Sehr geehrter Fragesteller,
Ihre Anfrage möchte ich Ihnen auf Grundlage der angegebenen Informationen verbindlich wie folgt beantworten:
Grundsätzlich gilt, dass der Arbeitsvertrag auf Seiten des Arbeitgebers von einer oder den vertretungsberechtigten Personen unterschrieben werden muss. Wenn also nur beide Geschäftsführer gemeinsam oder ein Geschäftsführer zusammen mit dem Prokuristen vertretungsberechtigt sind, gilt dies grds. auch für den Abschluss eines Arbeitsvertrags.
Da hier nur einer der Geschäftsführer allein den Arbeitsvertrag unterzeichnet hat, stellt sich tatsächlich die Frage nach der ausreichenden Vertretungsbefugnis. Zudem könnte der Vertrag aufgrund der fehlenden zweiten Unterschrift derzeit schwebend unwirksam sein.
Die schwebende Unwirksamkeit kann jedoch noch geheilt werden, indem der zweite Geschäftsführer oder der Prokurist Ihrer Einstellung zustimmt und die noch fehlende Unterschrift nachgeholt wird.
Darüber hinaus käme ggf. eine konkludente Zustimmung in Frage, wenn Sie das Arbeitsverhältnis antreten und von der Arbeitgeberseite die Vertragspflichten, im wesentlichen die Zahlung des Arbeitentgeltes, ebenfalls eingehalten werden. Auch die Grundsätze eines faktischen Arbeitsverhältnisses durch die Arbeitsaufnahme gegen Zahlung des vereinbarten Entgeltes könnten dann evtl. zum Tragen kommen. Da Sie das Arbeitsverhältnis aber noch nicht angetreten haben, müssten Sie aber abwarten, ob der Arbeitgeber Ihre Arbeitsleistung annimmt und seine Vertragspflichten erfüllt. Es bestände also noch eine ziemliche Unsicherheit für Sie.
=-=-=
Führe die Auskunft zum Arbeitsvertrag im Anschluss an ihren letzten Satz fort. Die Einträge haben mit der Auskunft zum Arbeitsvertrag nichts zu tun.

→ GEGEBENE ANGABEN
=-=-=
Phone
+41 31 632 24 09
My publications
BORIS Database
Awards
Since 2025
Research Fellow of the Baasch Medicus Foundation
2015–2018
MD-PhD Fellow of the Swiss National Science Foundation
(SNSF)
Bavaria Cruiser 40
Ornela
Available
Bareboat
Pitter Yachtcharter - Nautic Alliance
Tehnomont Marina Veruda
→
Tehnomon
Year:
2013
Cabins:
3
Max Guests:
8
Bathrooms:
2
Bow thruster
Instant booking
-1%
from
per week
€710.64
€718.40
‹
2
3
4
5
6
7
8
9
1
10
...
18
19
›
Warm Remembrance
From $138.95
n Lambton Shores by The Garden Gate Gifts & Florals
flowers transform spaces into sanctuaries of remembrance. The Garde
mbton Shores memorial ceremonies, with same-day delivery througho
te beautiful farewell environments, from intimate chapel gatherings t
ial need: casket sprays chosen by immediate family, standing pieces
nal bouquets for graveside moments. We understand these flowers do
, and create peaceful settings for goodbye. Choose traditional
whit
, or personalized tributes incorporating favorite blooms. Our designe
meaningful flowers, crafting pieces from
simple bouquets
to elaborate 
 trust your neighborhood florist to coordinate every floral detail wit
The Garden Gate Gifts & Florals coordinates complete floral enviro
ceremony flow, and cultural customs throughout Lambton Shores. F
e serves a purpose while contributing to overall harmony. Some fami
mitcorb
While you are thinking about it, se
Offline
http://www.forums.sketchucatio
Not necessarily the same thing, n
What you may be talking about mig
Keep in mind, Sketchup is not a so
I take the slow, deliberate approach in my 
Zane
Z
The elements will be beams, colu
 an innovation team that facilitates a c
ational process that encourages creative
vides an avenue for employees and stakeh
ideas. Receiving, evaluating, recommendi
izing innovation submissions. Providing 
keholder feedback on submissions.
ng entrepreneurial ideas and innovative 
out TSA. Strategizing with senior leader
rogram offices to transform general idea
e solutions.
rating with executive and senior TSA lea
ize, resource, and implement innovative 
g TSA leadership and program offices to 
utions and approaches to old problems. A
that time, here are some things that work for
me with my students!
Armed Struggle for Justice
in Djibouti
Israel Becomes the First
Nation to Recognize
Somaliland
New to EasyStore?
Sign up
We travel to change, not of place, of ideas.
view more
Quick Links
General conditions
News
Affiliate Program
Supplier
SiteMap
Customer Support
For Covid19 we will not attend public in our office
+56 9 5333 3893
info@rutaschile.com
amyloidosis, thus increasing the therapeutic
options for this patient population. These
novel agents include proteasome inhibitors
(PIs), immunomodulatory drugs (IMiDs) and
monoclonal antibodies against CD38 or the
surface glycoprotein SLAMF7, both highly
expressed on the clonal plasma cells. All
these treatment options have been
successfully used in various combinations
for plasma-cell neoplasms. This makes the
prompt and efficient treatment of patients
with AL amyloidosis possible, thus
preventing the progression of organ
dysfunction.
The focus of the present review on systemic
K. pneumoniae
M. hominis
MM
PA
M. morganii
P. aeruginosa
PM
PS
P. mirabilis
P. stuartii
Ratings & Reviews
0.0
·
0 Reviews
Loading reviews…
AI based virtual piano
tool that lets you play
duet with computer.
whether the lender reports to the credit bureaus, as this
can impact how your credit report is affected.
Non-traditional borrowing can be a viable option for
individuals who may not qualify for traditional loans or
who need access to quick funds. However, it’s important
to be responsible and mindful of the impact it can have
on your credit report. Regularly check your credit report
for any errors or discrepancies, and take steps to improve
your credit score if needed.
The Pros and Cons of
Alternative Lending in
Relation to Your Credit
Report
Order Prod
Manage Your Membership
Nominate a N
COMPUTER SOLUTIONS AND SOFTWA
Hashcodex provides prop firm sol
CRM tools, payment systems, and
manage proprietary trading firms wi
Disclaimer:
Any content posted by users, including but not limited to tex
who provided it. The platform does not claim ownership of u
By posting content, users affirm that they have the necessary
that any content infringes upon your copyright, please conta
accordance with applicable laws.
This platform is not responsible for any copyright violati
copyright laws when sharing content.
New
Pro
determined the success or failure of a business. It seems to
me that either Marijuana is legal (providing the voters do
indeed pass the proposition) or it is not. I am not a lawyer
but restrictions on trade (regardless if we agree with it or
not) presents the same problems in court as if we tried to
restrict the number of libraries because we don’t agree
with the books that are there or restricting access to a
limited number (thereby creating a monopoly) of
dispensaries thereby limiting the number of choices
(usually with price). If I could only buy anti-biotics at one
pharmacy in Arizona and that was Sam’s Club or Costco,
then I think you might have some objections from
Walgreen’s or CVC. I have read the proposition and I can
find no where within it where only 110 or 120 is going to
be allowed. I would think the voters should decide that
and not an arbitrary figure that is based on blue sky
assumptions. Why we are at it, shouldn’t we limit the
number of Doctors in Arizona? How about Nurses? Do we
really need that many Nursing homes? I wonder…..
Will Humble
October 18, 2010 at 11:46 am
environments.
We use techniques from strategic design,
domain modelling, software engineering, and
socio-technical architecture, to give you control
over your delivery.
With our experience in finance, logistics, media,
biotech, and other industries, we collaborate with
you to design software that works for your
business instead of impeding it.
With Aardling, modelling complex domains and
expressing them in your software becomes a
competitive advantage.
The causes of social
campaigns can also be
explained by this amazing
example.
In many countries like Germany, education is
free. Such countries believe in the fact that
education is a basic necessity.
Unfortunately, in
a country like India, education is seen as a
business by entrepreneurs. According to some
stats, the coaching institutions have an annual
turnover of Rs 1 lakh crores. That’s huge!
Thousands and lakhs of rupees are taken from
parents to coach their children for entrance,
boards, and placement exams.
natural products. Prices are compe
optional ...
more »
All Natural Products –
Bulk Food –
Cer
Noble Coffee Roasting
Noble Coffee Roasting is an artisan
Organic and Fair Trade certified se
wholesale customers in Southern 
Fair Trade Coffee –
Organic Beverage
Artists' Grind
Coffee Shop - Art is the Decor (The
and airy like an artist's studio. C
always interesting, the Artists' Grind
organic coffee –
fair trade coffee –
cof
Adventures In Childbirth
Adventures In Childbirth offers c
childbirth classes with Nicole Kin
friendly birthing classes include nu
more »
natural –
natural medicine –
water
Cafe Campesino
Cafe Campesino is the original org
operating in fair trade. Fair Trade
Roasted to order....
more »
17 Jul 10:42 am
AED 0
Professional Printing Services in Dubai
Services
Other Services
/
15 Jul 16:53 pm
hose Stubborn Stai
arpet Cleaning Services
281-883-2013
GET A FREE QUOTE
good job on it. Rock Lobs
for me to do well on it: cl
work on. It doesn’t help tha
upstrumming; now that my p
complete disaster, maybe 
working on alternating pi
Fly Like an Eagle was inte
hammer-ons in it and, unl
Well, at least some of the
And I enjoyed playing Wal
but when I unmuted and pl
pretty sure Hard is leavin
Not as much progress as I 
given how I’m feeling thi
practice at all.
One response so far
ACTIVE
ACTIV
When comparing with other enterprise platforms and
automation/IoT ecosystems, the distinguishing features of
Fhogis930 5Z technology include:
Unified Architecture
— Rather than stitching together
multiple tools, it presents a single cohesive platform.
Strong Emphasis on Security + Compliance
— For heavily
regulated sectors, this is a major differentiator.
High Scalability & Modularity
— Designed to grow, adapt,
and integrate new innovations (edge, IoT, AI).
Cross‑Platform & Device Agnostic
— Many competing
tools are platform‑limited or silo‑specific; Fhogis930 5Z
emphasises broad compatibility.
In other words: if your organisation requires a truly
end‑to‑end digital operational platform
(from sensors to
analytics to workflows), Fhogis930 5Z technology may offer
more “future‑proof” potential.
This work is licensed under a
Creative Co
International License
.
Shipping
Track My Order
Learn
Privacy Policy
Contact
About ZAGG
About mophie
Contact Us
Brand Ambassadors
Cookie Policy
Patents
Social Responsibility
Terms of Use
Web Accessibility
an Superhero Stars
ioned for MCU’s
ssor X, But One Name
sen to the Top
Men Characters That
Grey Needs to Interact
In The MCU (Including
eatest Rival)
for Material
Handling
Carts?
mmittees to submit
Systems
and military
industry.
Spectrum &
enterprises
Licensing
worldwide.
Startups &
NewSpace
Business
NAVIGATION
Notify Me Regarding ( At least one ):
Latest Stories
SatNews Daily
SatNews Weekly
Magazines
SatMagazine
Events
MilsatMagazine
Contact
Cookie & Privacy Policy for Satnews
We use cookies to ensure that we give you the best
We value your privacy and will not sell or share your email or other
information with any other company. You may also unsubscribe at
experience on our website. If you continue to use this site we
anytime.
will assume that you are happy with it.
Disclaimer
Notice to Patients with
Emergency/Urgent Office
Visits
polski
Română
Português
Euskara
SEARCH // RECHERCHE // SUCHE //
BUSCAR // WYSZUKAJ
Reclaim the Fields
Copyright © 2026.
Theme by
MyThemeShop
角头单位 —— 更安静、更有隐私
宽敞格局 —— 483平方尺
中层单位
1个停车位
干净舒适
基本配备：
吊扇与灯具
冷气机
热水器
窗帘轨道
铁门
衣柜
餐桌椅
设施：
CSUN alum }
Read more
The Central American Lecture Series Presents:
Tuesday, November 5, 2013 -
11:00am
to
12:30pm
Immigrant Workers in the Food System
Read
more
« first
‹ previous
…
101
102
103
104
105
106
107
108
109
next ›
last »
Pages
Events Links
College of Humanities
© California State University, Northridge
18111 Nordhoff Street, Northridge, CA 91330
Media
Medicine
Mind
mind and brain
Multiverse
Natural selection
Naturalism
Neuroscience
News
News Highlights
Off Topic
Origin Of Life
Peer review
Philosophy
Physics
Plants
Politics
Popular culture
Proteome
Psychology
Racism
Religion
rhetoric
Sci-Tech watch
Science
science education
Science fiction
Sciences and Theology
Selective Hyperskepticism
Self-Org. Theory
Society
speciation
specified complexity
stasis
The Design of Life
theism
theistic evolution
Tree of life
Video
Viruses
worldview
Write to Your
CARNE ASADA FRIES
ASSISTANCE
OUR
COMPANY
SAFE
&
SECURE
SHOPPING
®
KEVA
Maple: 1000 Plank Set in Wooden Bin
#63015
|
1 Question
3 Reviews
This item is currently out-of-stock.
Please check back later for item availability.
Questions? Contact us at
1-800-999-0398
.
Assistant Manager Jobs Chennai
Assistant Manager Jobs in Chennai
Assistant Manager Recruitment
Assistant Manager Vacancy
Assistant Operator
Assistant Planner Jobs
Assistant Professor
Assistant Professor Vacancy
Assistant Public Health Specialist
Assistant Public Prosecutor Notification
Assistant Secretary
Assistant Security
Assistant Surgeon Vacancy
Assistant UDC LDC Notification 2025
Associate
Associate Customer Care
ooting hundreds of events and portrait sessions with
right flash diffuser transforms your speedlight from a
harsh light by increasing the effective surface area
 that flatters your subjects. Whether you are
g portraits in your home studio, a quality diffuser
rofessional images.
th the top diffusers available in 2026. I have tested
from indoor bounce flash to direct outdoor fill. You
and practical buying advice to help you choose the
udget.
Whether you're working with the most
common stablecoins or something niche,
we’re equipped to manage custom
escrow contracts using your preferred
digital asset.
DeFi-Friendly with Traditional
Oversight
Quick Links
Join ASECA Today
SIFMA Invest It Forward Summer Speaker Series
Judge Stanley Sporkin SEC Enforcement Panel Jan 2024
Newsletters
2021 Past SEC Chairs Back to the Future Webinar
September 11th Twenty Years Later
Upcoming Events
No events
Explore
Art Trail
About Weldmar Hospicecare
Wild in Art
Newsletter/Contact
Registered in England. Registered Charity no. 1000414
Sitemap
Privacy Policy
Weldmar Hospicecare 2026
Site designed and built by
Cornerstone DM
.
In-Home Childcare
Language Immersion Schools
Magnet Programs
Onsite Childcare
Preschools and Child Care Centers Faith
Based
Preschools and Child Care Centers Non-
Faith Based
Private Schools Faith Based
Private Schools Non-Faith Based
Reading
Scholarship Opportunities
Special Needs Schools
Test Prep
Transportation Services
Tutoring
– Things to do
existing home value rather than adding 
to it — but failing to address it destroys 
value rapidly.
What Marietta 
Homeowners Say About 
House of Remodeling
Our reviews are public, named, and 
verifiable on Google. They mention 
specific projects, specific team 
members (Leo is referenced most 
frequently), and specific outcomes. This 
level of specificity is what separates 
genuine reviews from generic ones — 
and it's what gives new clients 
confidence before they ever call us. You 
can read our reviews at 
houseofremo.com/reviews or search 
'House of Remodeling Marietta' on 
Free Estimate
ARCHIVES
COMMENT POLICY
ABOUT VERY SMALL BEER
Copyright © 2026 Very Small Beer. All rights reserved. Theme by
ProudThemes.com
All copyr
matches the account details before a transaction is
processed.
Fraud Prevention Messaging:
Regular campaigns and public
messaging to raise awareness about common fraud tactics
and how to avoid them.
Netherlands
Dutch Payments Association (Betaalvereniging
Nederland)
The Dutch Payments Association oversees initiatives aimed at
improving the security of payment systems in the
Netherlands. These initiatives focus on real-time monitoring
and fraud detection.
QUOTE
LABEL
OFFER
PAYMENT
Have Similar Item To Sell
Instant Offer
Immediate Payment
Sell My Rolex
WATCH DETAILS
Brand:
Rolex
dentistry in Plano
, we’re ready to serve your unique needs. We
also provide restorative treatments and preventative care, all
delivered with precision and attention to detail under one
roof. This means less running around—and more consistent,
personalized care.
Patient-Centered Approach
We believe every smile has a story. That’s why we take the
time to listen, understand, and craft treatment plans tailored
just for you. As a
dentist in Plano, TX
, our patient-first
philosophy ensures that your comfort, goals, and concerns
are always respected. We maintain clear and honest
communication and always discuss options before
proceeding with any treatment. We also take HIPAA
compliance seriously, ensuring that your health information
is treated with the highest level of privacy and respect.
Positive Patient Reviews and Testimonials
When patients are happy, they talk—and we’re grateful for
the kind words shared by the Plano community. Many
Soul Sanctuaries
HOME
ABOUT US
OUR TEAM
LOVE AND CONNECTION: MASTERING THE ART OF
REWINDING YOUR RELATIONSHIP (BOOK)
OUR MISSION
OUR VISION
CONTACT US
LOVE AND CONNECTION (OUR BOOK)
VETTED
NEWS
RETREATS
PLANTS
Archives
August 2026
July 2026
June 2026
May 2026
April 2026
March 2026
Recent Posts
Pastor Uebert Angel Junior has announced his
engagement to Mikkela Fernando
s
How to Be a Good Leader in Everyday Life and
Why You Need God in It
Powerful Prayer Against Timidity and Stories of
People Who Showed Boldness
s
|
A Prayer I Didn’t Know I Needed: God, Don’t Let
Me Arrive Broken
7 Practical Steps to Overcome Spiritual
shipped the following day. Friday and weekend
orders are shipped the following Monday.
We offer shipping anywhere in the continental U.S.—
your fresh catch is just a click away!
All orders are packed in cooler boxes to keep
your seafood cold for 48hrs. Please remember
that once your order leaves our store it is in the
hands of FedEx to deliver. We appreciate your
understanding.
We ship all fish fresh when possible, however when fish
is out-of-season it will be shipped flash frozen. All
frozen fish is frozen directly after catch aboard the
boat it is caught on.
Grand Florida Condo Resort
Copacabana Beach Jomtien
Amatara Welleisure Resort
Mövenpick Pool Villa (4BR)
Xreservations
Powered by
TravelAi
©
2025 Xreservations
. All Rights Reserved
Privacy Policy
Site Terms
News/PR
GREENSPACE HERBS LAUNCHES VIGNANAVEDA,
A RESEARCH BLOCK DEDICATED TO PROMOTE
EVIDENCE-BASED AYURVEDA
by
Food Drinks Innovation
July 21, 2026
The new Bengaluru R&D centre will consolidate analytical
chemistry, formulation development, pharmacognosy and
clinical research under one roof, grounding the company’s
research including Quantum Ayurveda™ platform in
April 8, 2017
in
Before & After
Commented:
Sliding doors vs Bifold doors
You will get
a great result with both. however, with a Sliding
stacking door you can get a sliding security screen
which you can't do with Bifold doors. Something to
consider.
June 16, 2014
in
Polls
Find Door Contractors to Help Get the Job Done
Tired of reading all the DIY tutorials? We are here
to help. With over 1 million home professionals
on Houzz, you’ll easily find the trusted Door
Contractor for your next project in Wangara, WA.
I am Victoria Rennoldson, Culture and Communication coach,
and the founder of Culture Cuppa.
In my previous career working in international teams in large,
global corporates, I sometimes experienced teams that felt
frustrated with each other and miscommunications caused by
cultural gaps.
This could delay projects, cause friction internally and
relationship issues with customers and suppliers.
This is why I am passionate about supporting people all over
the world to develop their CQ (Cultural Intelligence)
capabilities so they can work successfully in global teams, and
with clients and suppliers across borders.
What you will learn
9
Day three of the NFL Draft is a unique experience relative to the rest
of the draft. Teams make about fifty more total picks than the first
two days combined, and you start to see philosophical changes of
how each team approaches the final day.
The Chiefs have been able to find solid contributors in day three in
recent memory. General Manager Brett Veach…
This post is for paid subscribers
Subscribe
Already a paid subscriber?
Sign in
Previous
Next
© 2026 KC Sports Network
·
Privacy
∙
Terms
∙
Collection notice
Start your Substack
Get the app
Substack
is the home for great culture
=-=-=
→ ANTWORT
Auch wenn evtl. die Möglichkeit einer konkludenten Zustimmung durch die Arbeitsaufnahme bestehen kann und damit für Sie ein gewisser Schutz bestände, wäre m. E. der sicherste Weg, die fehlende zweite Unterschrift rechtzeitig vor dem Arbeitsantritt zu klären und die Zustimmung des zweiten Geschäftsführers oder des Prokuristen nachzuholen. Wenn Sie das Thema sachlich und höflich ansprechen, sollte ein Arbeitgeber, der selbst an einem rechtssicheren Vertrag interessiert sein sollte, darin wohl kein Misstrauen sehen sondern ein eigenes Interesse an der Klärung haben.
Ich hoffe, damit Ihre Frage beantwortet zu haben und verbleibe
mit freundlichen Grüßen
Silke Jacobi
Rechtsanwältin
Sehr geehrte Fr. RAin Jacobi,
vielen Dank für Ihre schnelle und fundierte Antwort.
Eine Nachfrage dazu: Könnte es nicht - selbst im Falle von konkludenter Zustimmung, d.h. wenn das Arbeitsverhältnis z.B. bereits 1 Jahr lang läuft und beide Seiten ihre Vertragspflichten bis dahin erfüllen - irgendwann einmal heißen, ich hätte die Vertretungsbefugnis aufgrund meiner (Aus-)Bildung und meines Berufsstandes damals prüfen müssen? Ich meine, könnte es nachteilig sein, mich angeblich unwissentlich (Fahrlässigkeit?) oder auch wissentlich (vorsätzlich?) auf den Vertrag einzulassen und im zuletzt genannten Fall auf die konkludente Zustimmung "zu spekulieren"?
Danke und mit freundlichen Grüßen!
Sehr geehrter Fragesteller,
vielen Dank für Ihre Nachfrage, die ich wie folgt beantworten möchte:
Der Arbeitgeber könnte natürlich versuchen, auf diese Weise zu argumentieren. Ob er damit durchkäme, wäre jedoch eine andere Frage, denn dann könnte man sicherlich auch die Gegenfrage stellen, warum der Arbeitgeber trotz fehlender Zustimmung Ihre Arbeitsleistung angenommen und die Vertragspflichten erfüllt hat. Zudem müsste Ihnen der Arbeitgeber nachweisen können - was wohl schwer fallen würde - dass Sie absichtlich oder fahrlässig auf eine konkludente Zustimmung spekuliert haben.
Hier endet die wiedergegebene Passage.